FreeRADIUS 0.3.0 ; urgency=low

	* Added ability to send debug messages to the log file, when
	  running in daemon mode.
	* Miscellaneous fixes to get Debian packaging working.
	* When trapping a signal, don't SIGKILL children on a SIGTERM,
	  SIGTERM them, instead.  This allows Exec-Program scripts to
	  catch the signal, and finish processing, instead of dying.
	  Bug noted by Michael Chernyakhovsky <magmike@mail.ru>
	* Increased limit on length of user name read from /etc/passwd,
	  to match the maximum allowed by RADIUS.
	  Bug noted by "Gonzalez B., Fernando" <fgonzalez@manquehue.cl>
	* Configurable fail-over when proxying packets.  If the
	  home server doesn't respond to a repeated proxied request,
	  it's marked as 'dead', and the next one in the list is used.
	  Patch by Eddie Stassen <eddies@saix.net> and <spirn@21cn.com>
	* Pass Access-Challenge attributes through the server, in
	  preparation for EAP.
	  Raghu <raghud@hereuare.com>
	* More fixes for RFC compliance on the Message-Authenticator
	  Raghu <raghud@hereuare.com>
	* Merged OSFC2/OSFSIA authentication patches from Cistron.
	  (Bug # 104)  The patches are not well tested, however.
	* IBM DB2 UDB V7.1 SQL driver, contributed by
	  Joerg Wendland <wendland@scan-plus.de>
	* Fix the IP + Port address assignment.
	  Bug found by "John Padula" <john_padula@aviancommunications.com>
	* Patch to avoid smashing the contents of Ascend binary filters.
	  Michael Chernyakhovsky <magmike@mail.ru>
	* Create and Validate Message-Authenticator attribute, in
	  preparation for EAP.
	* Initialize variables properly in rlm_attr_filter.
	  Patch from Andriy I Pilipenko <bamby@marka.net.ua>
	* Renamed RedHat init script from 'radiusd.init' to 'radiusd'.
	  This allows it to work properly with the RedHat rc system.
	  Patch from Christian Vogel <chris@amor.iksys.de>
	* Fix the configure script checks for PostgreSQL, so that
	  they use the 'test' command properly.
	  Bug found by Robert Haskins <rhaskins@ziplink.net>
	* Change instances of 'assert' to 'rad_assert', so that it
	  can log the error to the standard radius log files.
	  Patch from Vesselin Atanasov <vesselin@bgnet.bg>
	* Patch to prevent segv when freeing results, from
	  Tomas Heredia <tomas@intermediasp.com>
	* Added support for Exec-Program to acct.  Bug found by
	  <magmike@mail.ru>
	* Corrected rlm_files so that raddb/acct_users works
	* When doing synchronous proxying, update proxy next try
	  entries, so that the server doesn't eat CPU time.
	  Raghu <raghud@hereuare.com>
	* Add primitive dictionary.nomadix <CBoyd@apogeetelecom.com>
	* Log messages to console, if the logger hasn't been
	  initialized.  <vesselin@bgnet.bg>
	* Log invalid user for proxy rejects, too. <help@visp.net>
	* Fixed Expiration attribute handling.
	* Added code to handle Ascend-Send-Secret and Ascend-Receive-Secret
	* Removed non thread-pool code.  If we have threads, we now force
	  the use of thread pools.
	* Update version number
	* correct bug where proxied accounting packets would never have a
	  reply sent back to the NAS, or the reply would be sent twice.
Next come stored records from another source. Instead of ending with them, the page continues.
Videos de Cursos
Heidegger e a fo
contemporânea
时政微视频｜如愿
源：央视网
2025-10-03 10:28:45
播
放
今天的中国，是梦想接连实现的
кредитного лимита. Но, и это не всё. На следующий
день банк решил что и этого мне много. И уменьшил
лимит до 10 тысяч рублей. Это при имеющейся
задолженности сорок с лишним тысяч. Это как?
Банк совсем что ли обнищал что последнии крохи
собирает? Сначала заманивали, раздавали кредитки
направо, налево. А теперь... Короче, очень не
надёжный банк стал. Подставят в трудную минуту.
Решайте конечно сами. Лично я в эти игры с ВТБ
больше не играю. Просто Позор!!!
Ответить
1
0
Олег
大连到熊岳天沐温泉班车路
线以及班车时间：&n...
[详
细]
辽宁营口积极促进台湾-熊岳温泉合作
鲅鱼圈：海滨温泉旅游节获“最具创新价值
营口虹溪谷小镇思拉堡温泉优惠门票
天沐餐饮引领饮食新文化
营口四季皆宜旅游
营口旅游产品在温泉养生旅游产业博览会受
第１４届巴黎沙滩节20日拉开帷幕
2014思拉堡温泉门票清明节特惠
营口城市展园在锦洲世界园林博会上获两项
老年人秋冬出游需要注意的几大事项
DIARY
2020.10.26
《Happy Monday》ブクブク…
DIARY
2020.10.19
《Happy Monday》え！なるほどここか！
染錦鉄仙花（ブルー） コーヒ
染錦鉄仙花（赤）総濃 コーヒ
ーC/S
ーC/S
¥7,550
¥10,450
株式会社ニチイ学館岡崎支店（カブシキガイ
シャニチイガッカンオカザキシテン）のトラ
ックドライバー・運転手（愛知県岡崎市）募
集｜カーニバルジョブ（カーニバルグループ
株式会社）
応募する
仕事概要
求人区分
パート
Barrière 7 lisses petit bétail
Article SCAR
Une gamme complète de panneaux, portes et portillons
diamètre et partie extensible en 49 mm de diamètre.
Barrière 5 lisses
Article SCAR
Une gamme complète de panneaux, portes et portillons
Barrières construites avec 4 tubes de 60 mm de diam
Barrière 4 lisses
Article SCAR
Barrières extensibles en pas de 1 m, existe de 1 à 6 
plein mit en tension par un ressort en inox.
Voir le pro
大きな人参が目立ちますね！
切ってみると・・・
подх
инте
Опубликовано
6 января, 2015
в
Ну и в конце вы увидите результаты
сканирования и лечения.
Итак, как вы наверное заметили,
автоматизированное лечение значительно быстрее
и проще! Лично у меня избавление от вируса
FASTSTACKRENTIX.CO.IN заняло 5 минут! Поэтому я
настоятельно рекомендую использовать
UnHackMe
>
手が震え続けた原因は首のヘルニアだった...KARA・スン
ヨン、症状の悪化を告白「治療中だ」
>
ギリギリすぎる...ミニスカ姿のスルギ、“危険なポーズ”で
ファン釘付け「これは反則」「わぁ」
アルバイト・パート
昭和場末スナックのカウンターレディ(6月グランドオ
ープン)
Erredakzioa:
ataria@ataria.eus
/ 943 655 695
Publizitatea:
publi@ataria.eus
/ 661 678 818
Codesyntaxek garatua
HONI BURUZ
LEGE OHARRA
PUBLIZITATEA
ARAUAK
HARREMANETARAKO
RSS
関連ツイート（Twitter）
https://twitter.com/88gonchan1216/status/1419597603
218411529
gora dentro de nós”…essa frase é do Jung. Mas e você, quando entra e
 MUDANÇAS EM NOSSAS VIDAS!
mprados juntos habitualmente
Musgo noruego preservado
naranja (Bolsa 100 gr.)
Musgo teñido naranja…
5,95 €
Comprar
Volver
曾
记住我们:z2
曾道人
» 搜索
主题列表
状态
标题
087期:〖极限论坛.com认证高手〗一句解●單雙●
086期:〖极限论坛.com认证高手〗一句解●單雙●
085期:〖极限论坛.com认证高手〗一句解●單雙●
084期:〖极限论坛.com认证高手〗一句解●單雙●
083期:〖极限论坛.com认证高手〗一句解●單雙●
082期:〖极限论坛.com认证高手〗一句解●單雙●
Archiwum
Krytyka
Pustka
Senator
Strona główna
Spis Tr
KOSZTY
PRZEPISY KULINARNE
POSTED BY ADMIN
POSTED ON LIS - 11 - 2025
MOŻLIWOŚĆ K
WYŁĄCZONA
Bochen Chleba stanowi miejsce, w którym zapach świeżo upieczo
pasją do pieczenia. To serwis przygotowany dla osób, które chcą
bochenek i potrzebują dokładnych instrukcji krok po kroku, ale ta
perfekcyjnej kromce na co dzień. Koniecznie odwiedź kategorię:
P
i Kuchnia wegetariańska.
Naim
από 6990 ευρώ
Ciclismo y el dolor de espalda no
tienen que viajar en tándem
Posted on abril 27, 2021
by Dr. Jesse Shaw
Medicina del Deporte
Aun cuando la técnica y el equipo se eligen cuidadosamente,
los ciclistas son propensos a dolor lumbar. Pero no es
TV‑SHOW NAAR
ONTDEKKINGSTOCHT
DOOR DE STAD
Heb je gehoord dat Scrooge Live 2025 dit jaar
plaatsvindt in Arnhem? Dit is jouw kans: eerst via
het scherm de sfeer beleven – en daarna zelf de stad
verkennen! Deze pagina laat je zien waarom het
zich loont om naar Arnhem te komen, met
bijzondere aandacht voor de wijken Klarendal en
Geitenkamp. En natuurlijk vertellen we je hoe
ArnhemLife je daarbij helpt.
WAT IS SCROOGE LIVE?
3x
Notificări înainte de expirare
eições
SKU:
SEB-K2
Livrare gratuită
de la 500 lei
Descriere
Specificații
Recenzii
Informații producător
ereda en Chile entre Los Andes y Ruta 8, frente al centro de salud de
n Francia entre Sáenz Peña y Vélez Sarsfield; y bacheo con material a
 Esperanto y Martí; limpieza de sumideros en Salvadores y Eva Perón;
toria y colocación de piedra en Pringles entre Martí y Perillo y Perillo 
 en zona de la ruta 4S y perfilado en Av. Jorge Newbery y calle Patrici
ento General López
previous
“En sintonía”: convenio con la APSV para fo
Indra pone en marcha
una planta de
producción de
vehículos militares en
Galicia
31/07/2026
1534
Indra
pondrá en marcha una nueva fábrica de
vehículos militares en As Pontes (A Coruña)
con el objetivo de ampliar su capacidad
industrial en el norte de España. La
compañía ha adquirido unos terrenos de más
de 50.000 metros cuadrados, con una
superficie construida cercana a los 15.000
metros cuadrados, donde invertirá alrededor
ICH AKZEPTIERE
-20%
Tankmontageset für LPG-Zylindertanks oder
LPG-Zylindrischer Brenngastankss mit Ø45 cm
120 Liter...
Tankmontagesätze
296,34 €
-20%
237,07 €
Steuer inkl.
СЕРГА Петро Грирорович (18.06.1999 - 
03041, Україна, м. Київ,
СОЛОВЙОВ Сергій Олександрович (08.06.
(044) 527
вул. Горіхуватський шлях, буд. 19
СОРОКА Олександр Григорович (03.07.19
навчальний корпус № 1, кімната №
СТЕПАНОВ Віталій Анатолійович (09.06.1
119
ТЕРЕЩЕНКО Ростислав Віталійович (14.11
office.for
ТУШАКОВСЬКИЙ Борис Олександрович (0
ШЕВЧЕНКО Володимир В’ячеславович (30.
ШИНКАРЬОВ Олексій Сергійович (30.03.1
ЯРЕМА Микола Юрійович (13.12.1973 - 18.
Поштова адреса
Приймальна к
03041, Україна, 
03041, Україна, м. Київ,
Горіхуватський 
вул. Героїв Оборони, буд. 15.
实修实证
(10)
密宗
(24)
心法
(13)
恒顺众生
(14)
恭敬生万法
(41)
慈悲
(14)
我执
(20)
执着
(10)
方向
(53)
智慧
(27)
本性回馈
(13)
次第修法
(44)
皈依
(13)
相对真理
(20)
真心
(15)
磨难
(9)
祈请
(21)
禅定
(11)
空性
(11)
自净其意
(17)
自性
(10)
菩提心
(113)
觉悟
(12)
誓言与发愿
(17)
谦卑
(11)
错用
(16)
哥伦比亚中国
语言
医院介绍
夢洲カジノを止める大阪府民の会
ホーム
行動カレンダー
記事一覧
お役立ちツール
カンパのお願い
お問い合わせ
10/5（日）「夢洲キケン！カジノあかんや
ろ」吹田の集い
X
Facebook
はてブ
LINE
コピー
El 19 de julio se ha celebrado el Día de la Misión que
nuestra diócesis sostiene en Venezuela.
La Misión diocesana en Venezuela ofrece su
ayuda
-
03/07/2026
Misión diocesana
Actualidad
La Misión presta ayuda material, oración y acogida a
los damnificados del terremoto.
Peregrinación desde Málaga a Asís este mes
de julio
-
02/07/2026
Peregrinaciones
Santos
  --  Alan DeKok <aland@ox.org>
	
FreeRADIUS Alpha 0.2.0, July 30, 2001.

	* call openlog() again when using PAM, to get the correct log
	facility.
	* Update child thread code, to minimize race conditions.
	* Make thread pools the default.  Using plain child threads is NOT
	recommended.
	* Ignore SIGPIPE to get ride of crashes when using ldap.
	* Update proxying code to work better.
	* Platform independent pthread_cancel()ling
	* Fix 'unresponsive child pid' erroneous warning messages.
	* Many changes to get various SQL modules working.
	Note that there may still be some issues with Oracle.
	* Added configure options 'with-rlm-FOO-include/lib-dir', so that
	lower-level rlm_FOO modules can be configured via the top-level
	configuration file.  This isn't completely done yet.
	* Fix check for shared library using libtool info, instead of
	assuming extension being ".so".
	* Fixes for HPUX.  We probably need more.
	* Many additional bug fixes and changes.